Generational Chance to Sell Equities?

Are tax cuts the final carrot in the free money episode we have witnessed over the last eight years?

Sven Henrich at the NorthmanTrader has an excellent article on The Carrot Top.

Henrich notes we have had 13 straight months of up in the global equity markets. However, central banking liquidity game has peaked and is dropping off:

On Thursday, the Dow blasted over 300 points higher on news the Senate would pass a tax cut.

Will it create any jobs? I rather doubt it and so does any thinking individual. I will have more on the beneficiaries of the tax cut later today.

Meanwhile, retail investors have been sucked in hook, line and sinker as noted by record ETF inflows despite this being the most expensive market since 1900.

Curiously, Goldman Sachs' economist Peter Oppenheimer says "risks are to the upside" in a Bloomberg video in the above link.

Henrich as a much different opinion, meticulously laid out with 17 charts.

Whether you are a bull or a bear, do yourself a favor and read Henrich's excellent article.

Mike "Mish" Shedlock

Comments
No. 1-18
Bam_Man
Bam_Man

It will continue as long as the ECB, BOJ and PBC keep expanding their balance sheets faster than the Fed is shrinking theirs.

Bam_Man
Bam_Man

BTW, the Fed was supposed to begin "Tapering" back in October, and their balance sheet hasn't budged at all.

Blacklisted
Blacklisted

I'm sorry, but the definition of an "excellent article" is not one that simply trumpets your own bias and beliefs. I have simpathy for people like you and Henrich, assuming you are sincere, as the debt problems and CB meddling certainly deserve criticism. However, just as the last 7+ years have gone against your logic and fundamentals, the next 7+ years will continue to befuddle the so-called experts because they fail to think globally and their historical perpective is way too short.
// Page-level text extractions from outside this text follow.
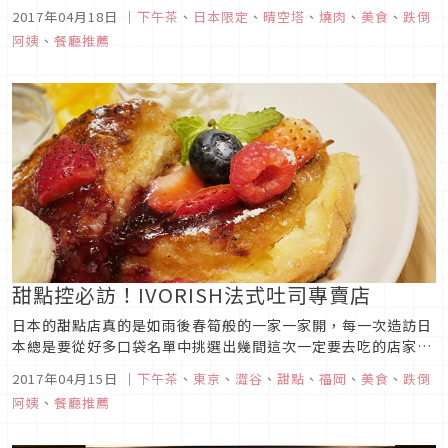
敘苑燒肉。
2017年04月18日
｜
下午茶
、
日本限定
、
晴空塔
、
燒肉
、
美食
、
跌倒
阿姨
、
餐廳推薦
甜點控必訪！IVORISH法式吐司專賣店
日本的甜點店真的是如雨後春筍般的一家一家開，每一次造訪日
本總是要從好多口袋名單中挑選出幾間這次一定要去吃的店家，
每個人選擇店家的標準可能有所不同，有的人想要拍照好看，有
2017年04月15日
｜
下午茶
、
東京
、
澀谷
、
甜點
、
福岡
、
美食
、
跌倒
的人是看上餐廳的氣氛與裝潢，有些人只要東西好吃其他什麼都
阿姨
、
餐廳推薦
是其次，這次選的IVORISH法式吐司專賣店就誠心推薦給重
視”美味好吃”的您...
There are several flawed concepts stated as facts by Henrich, including the notion that rates and stocks can't rise together. The primary reason stocks are rising in the face of a stagnant-at-best economy is not QE, stock buybacks, the plunge protection team, or other manipulations put forth by the people that have been wrong for too long. The reason is foreign investment flows, which are an order of magnitude bigger than everything else, that are looking for a safer haven than their home currency.

What countries have worse debt and govt intrusion problems than the US? What happens to these countries when rates and the dollar rise? Where is all the govt bond money going to go when the govt bond bubble pops? Is peace going to break out anywhere? Since civil unrest and war are a direct result of turning the economy down, the answer is no. What has less risk - govt bonds backed by nothing and getting more broke, or blue chips backed by plant, property, equipment, and IP?
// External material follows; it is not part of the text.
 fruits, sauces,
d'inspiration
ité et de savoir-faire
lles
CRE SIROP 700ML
You and Henrich have it completely upside down. This is a generational chance to BUY equities. The only opportunity greater than stocks and silver is with a digital currency that is outside the fraudulent financial system, decentralized, and backed by a consensus of developers and users that loathe the establishment who brought us to this point.

SweetKenny
SweetKenny

@blacklisted yeah you a nameless internet troll knows more than Mish and Henrich... your ego is in a bubble like your precious Bitcoin.

Carl_R
Carl_R

what will the tax chance do to the average PE ratios in the market? Will they be back under 20 again?